Now commonly referred to as an irrelevant conclusion  (ignoratio elenchi), Arthur Ernest Davies describes it in his book "Fallacies":

The nature of the fallacy, then, consists in substituting for a certain issue another which is more or less closely related to it, and arguing the substituted issue.

When the question is "Aren't schools a risk for community transmission?" and you continually get the answer "Schools are safe for children" you know you're dealing with an irrelevant conclusion.

There's very, very little evidence of transfer from student to student amongst school children

In a pandemic involving a highly infectious disease - where hard evidence is still scant and asymptomatic transmission is a major concern - the rational default is to assume children are infectious until evidence proves they are not.

The burden of proof is squarely on Professor Murphy and Prime Minister Scott Morrison to present this evidence.

But rather than provide evidence for their own position they attempt to shift the burden of proof by demanding evidence for the contrary position (a logical fallacy called argument from ignorance).

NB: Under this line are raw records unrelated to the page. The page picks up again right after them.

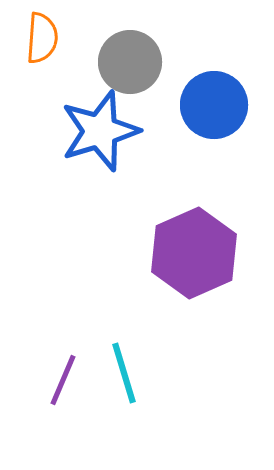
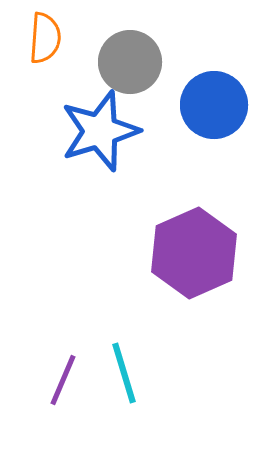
orange semicircle: moved 3 px right
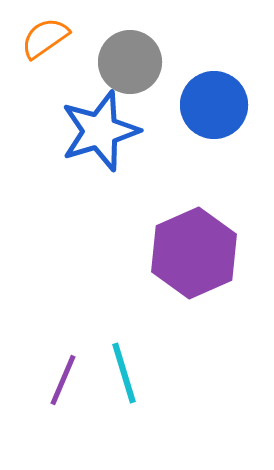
orange semicircle: rotated 129 degrees counterclockwise
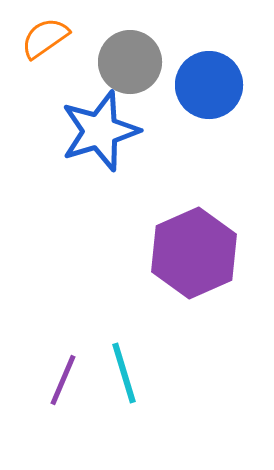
blue circle: moved 5 px left, 20 px up
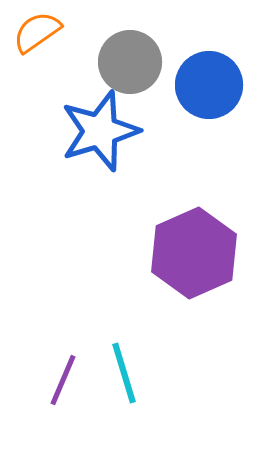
orange semicircle: moved 8 px left, 6 px up
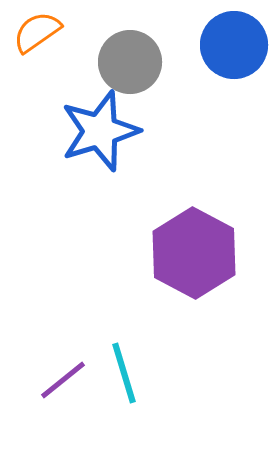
blue circle: moved 25 px right, 40 px up
purple hexagon: rotated 8 degrees counterclockwise
purple line: rotated 28 degrees clockwise
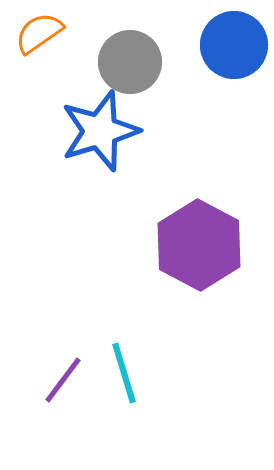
orange semicircle: moved 2 px right, 1 px down
purple hexagon: moved 5 px right, 8 px up
purple line: rotated 14 degrees counterclockwise
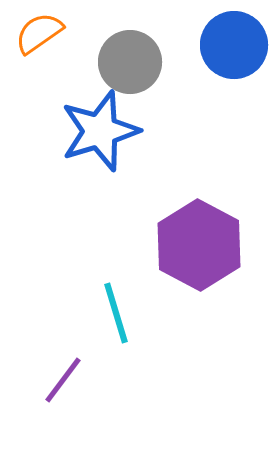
cyan line: moved 8 px left, 60 px up
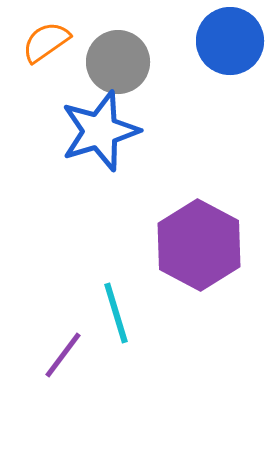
orange semicircle: moved 7 px right, 9 px down
blue circle: moved 4 px left, 4 px up
gray circle: moved 12 px left
purple line: moved 25 px up
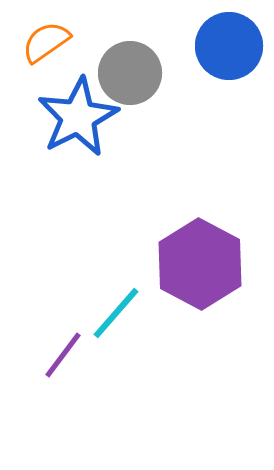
blue circle: moved 1 px left, 5 px down
gray circle: moved 12 px right, 11 px down
blue star: moved 22 px left, 14 px up; rotated 10 degrees counterclockwise
purple hexagon: moved 1 px right, 19 px down
cyan line: rotated 58 degrees clockwise
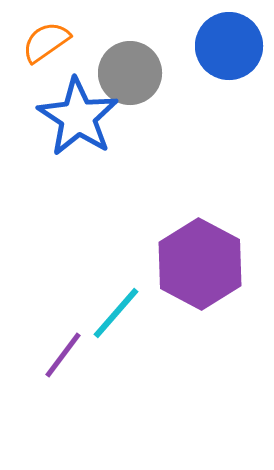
blue star: rotated 12 degrees counterclockwise
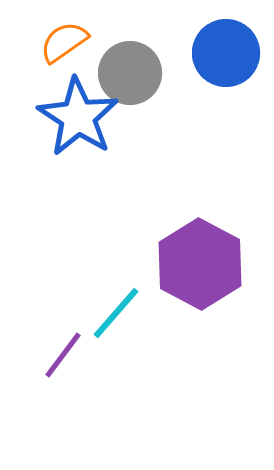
orange semicircle: moved 18 px right
blue circle: moved 3 px left, 7 px down
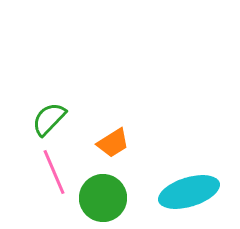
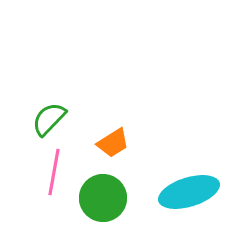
pink line: rotated 33 degrees clockwise
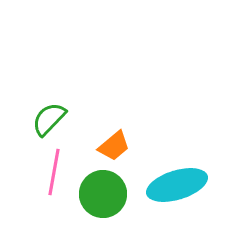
orange trapezoid: moved 1 px right, 3 px down; rotated 8 degrees counterclockwise
cyan ellipse: moved 12 px left, 7 px up
green circle: moved 4 px up
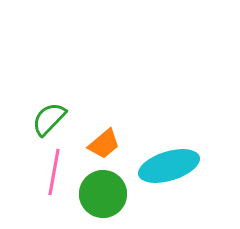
orange trapezoid: moved 10 px left, 2 px up
cyan ellipse: moved 8 px left, 19 px up
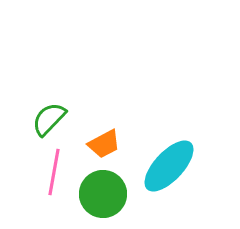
orange trapezoid: rotated 12 degrees clockwise
cyan ellipse: rotated 30 degrees counterclockwise
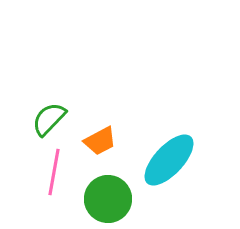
orange trapezoid: moved 4 px left, 3 px up
cyan ellipse: moved 6 px up
green circle: moved 5 px right, 5 px down
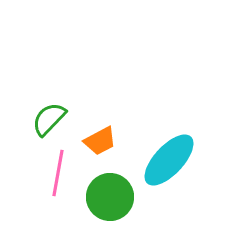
pink line: moved 4 px right, 1 px down
green circle: moved 2 px right, 2 px up
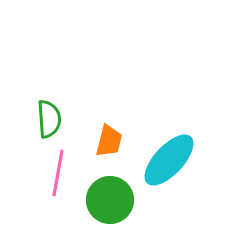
green semicircle: rotated 132 degrees clockwise
orange trapezoid: moved 9 px right; rotated 48 degrees counterclockwise
green circle: moved 3 px down
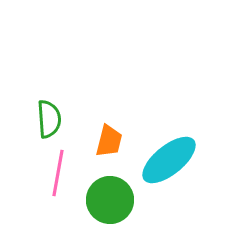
cyan ellipse: rotated 8 degrees clockwise
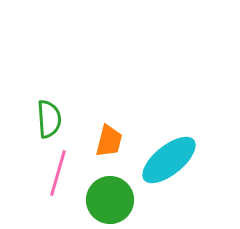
pink line: rotated 6 degrees clockwise
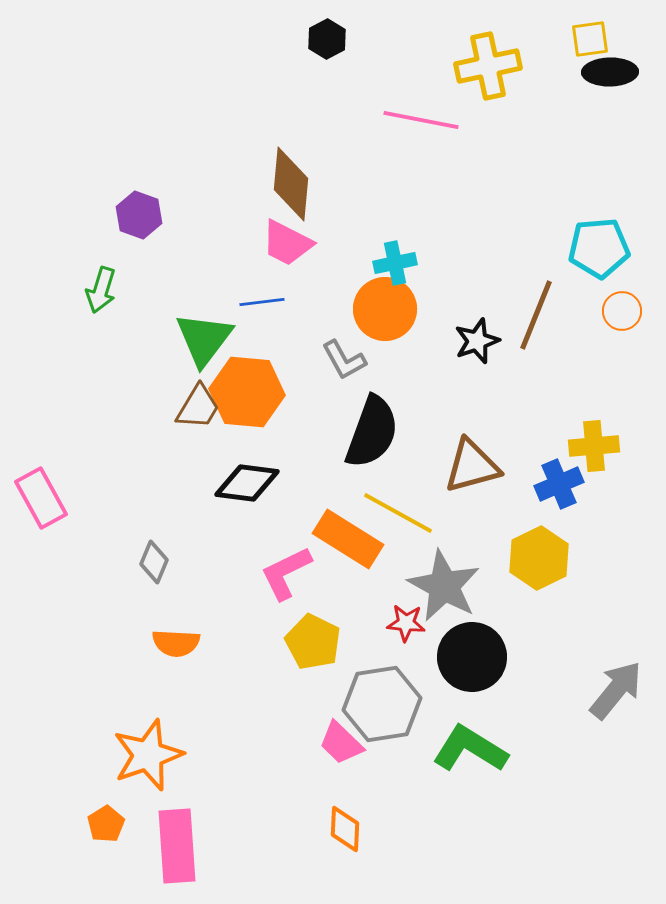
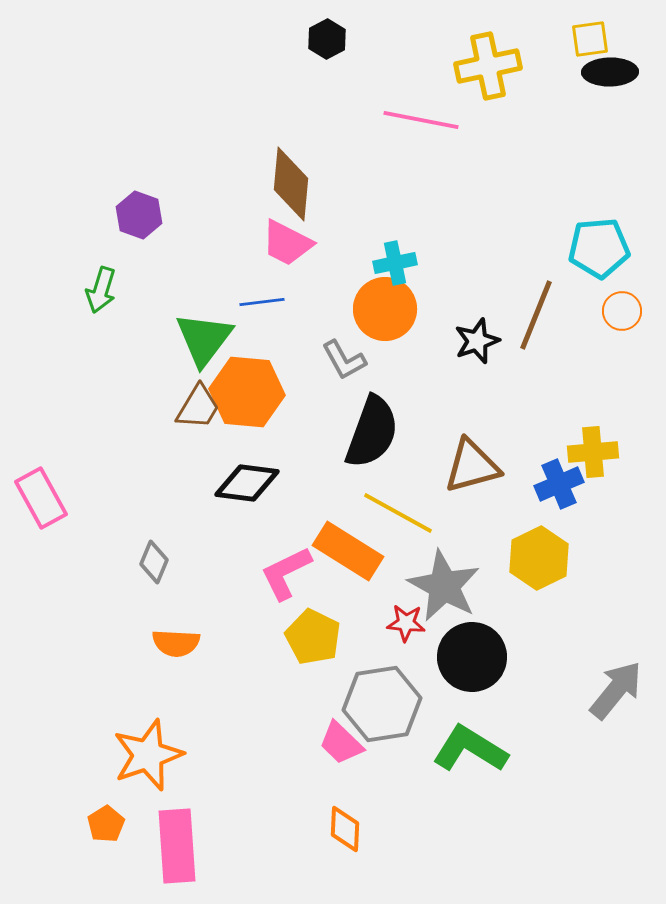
yellow cross at (594, 446): moved 1 px left, 6 px down
orange rectangle at (348, 539): moved 12 px down
yellow pentagon at (313, 642): moved 5 px up
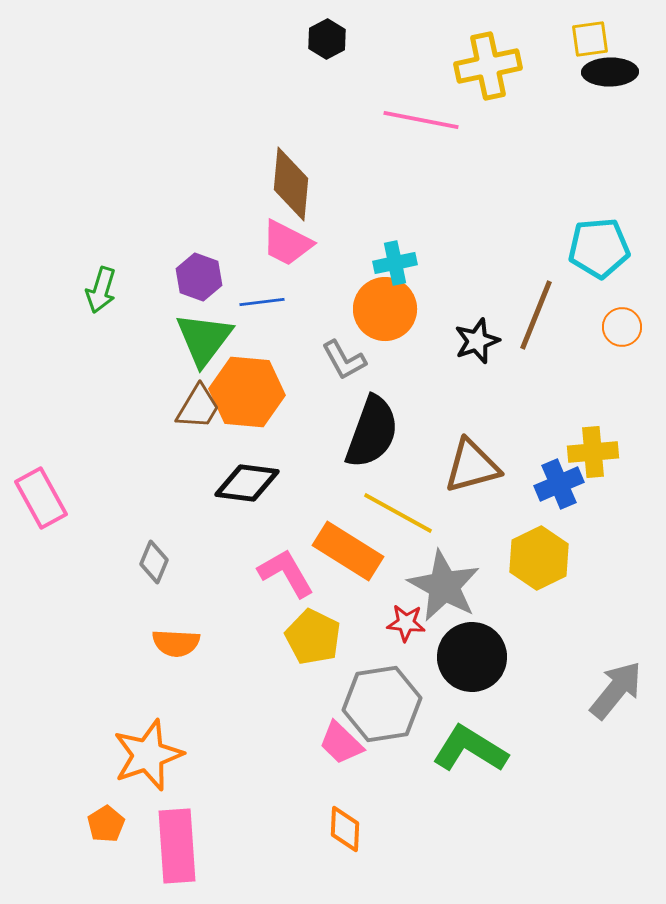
purple hexagon at (139, 215): moved 60 px right, 62 px down
orange circle at (622, 311): moved 16 px down
pink L-shape at (286, 573): rotated 86 degrees clockwise
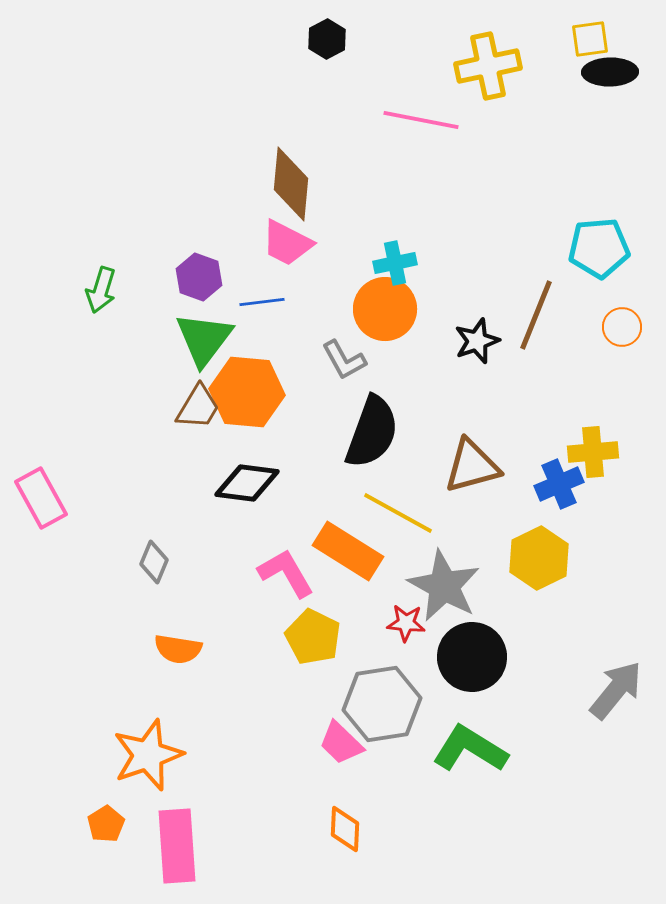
orange semicircle at (176, 643): moved 2 px right, 6 px down; rotated 6 degrees clockwise
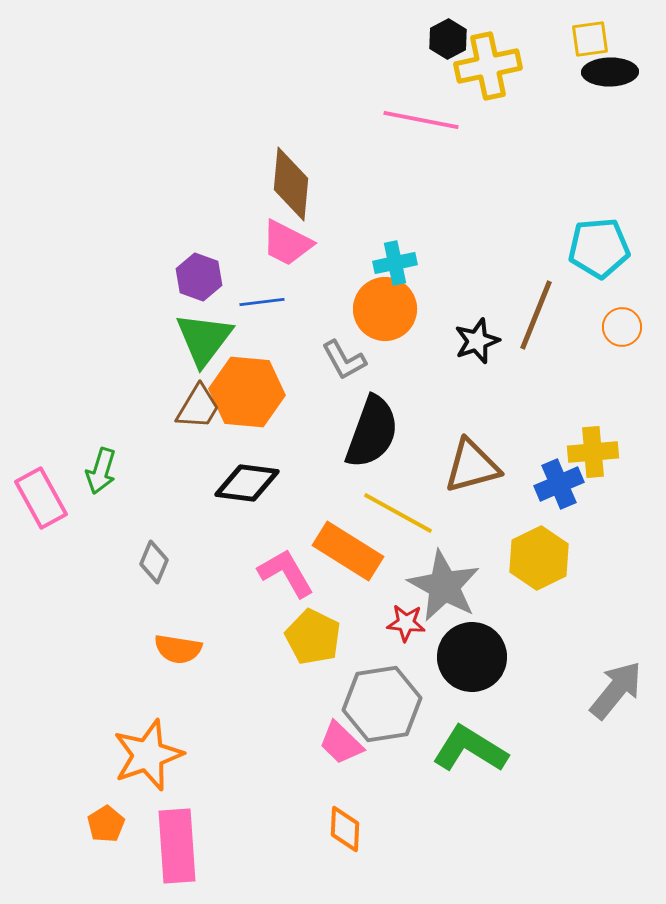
black hexagon at (327, 39): moved 121 px right
green arrow at (101, 290): moved 181 px down
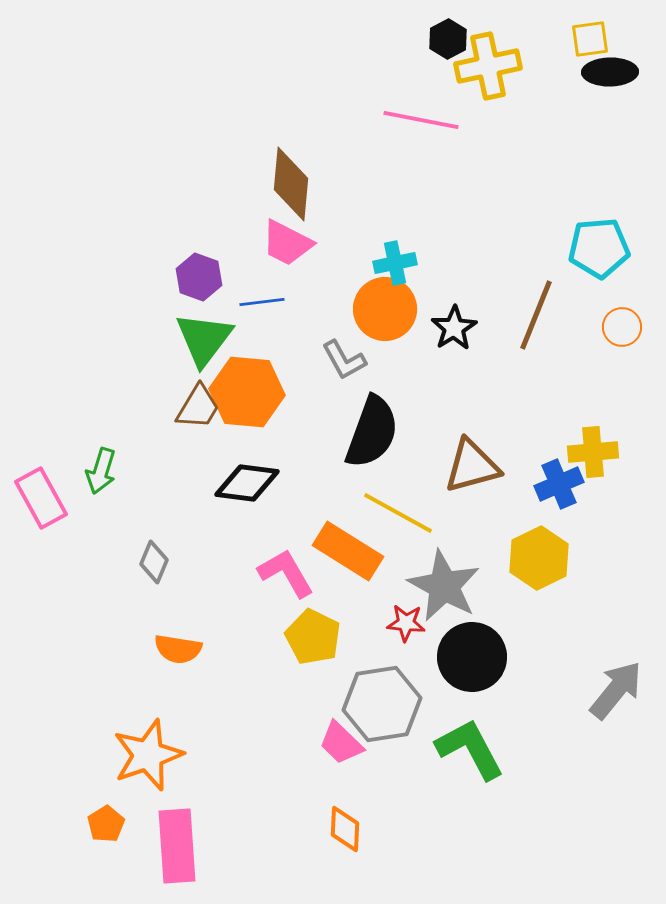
black star at (477, 341): moved 23 px left, 13 px up; rotated 12 degrees counterclockwise
green L-shape at (470, 749): rotated 30 degrees clockwise
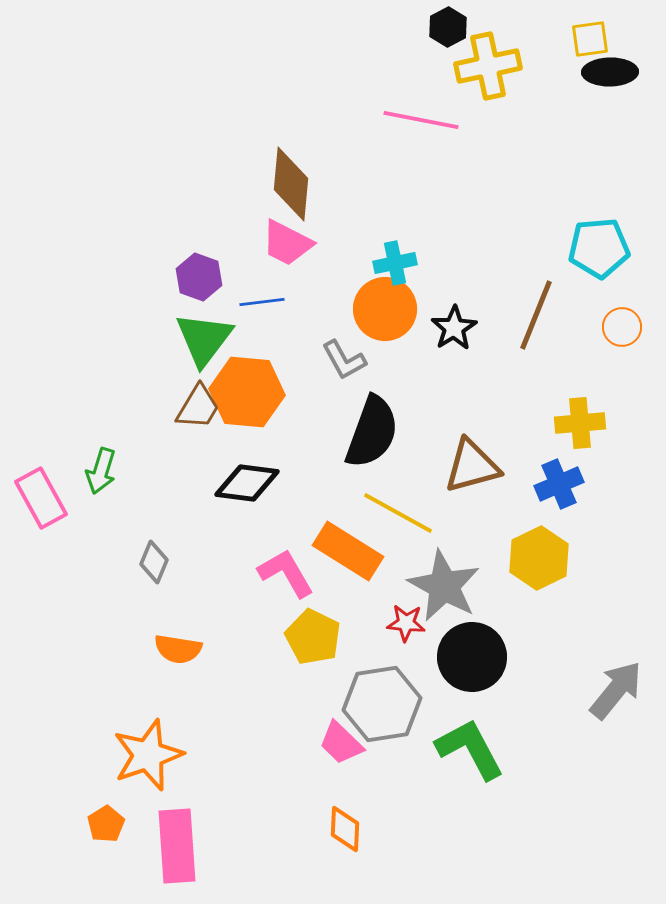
black hexagon at (448, 39): moved 12 px up
yellow cross at (593, 452): moved 13 px left, 29 px up
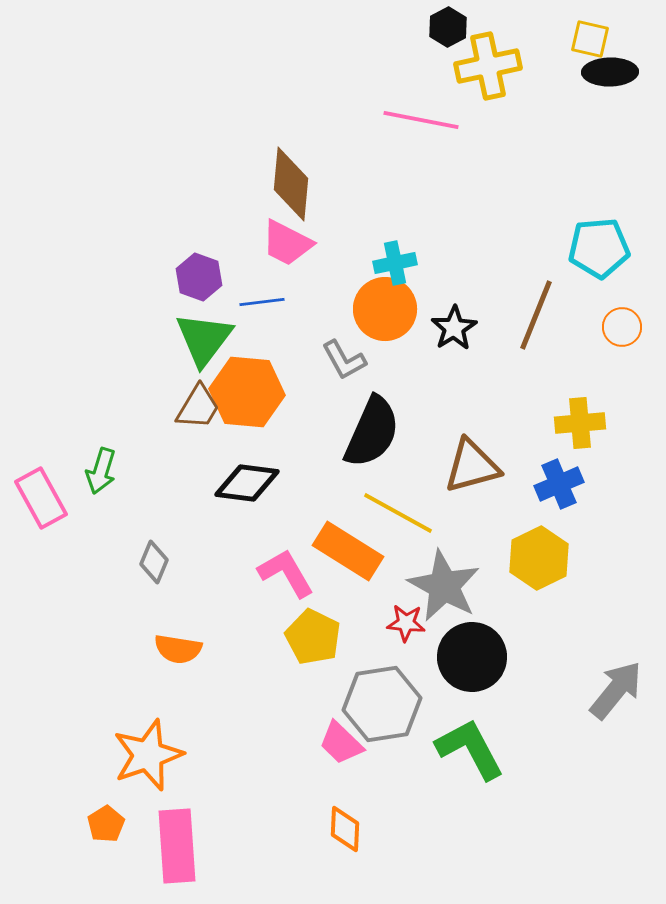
yellow square at (590, 39): rotated 21 degrees clockwise
black semicircle at (372, 432): rotated 4 degrees clockwise
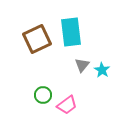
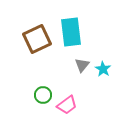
cyan star: moved 1 px right, 1 px up
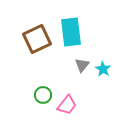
pink trapezoid: rotated 15 degrees counterclockwise
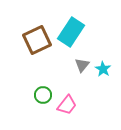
cyan rectangle: rotated 40 degrees clockwise
brown square: moved 1 px down
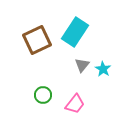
cyan rectangle: moved 4 px right
pink trapezoid: moved 8 px right, 1 px up
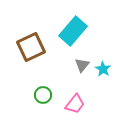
cyan rectangle: moved 2 px left, 1 px up; rotated 8 degrees clockwise
brown square: moved 6 px left, 7 px down
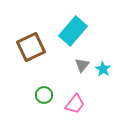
green circle: moved 1 px right
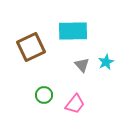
cyan rectangle: rotated 48 degrees clockwise
gray triangle: rotated 21 degrees counterclockwise
cyan star: moved 3 px right, 7 px up; rotated 14 degrees clockwise
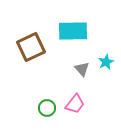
gray triangle: moved 4 px down
green circle: moved 3 px right, 13 px down
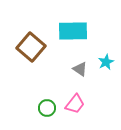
brown square: rotated 24 degrees counterclockwise
gray triangle: moved 2 px left; rotated 14 degrees counterclockwise
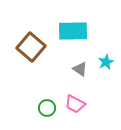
pink trapezoid: rotated 80 degrees clockwise
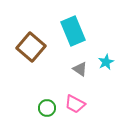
cyan rectangle: rotated 68 degrees clockwise
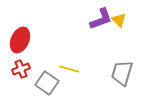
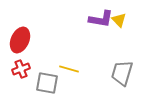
purple L-shape: rotated 30 degrees clockwise
gray square: rotated 25 degrees counterclockwise
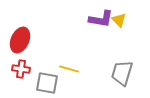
red cross: rotated 30 degrees clockwise
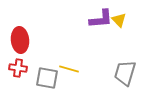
purple L-shape: rotated 15 degrees counterclockwise
red ellipse: rotated 30 degrees counterclockwise
red cross: moved 3 px left, 1 px up
gray trapezoid: moved 3 px right
gray square: moved 5 px up
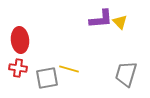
yellow triangle: moved 1 px right, 2 px down
gray trapezoid: moved 1 px right, 1 px down
gray square: rotated 20 degrees counterclockwise
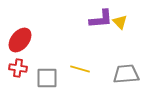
red ellipse: rotated 45 degrees clockwise
yellow line: moved 11 px right
gray trapezoid: rotated 68 degrees clockwise
gray square: rotated 10 degrees clockwise
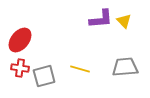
yellow triangle: moved 4 px right, 1 px up
red cross: moved 2 px right
gray trapezoid: moved 1 px left, 7 px up
gray square: moved 3 px left, 2 px up; rotated 15 degrees counterclockwise
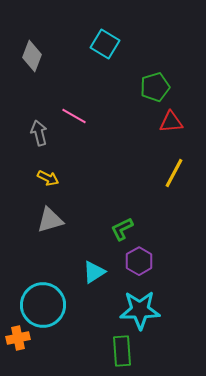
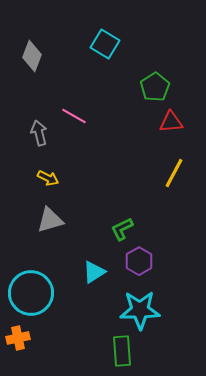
green pentagon: rotated 16 degrees counterclockwise
cyan circle: moved 12 px left, 12 px up
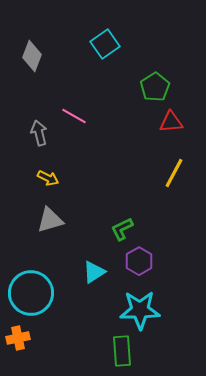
cyan square: rotated 24 degrees clockwise
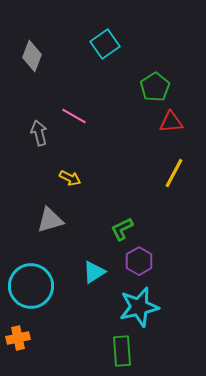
yellow arrow: moved 22 px right
cyan circle: moved 7 px up
cyan star: moved 1 px left, 3 px up; rotated 12 degrees counterclockwise
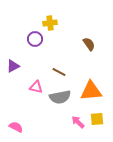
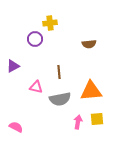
brown semicircle: rotated 120 degrees clockwise
brown line: rotated 56 degrees clockwise
gray semicircle: moved 2 px down
pink arrow: rotated 56 degrees clockwise
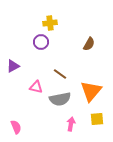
purple circle: moved 6 px right, 3 px down
brown semicircle: rotated 56 degrees counterclockwise
brown line: moved 1 px right, 2 px down; rotated 48 degrees counterclockwise
orange triangle: rotated 45 degrees counterclockwise
pink arrow: moved 7 px left, 2 px down
pink semicircle: rotated 40 degrees clockwise
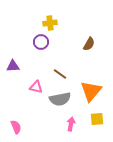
purple triangle: rotated 24 degrees clockwise
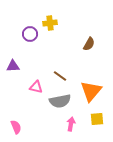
purple circle: moved 11 px left, 8 px up
brown line: moved 2 px down
gray semicircle: moved 2 px down
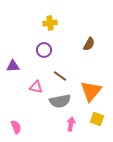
purple circle: moved 14 px right, 16 px down
yellow square: rotated 24 degrees clockwise
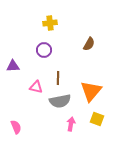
brown line: moved 2 px left, 2 px down; rotated 56 degrees clockwise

Absence of evidence (that children are infectious) is used to assume evidence of absence (that children are not infectious).

This tortuous logic is made all the more absurd when you consider an important point: if even one student is identified as infected by coronavirus, the entire school is shut and cleaned and in parallel contact tracing and isolation processes are followed.

So much for faith in the peculiarly Australian belief that schools are safe and kids are low-risk.

But we should have faith in something: the idea that if we collectively

  • sharpen and deploy logic and reason
  • skewer fallacious arguments
  • demand rationally consistent positions from our political leaders

...that we may just help shift our national conversation into a healthier, safer and more beneficial state than it currently is.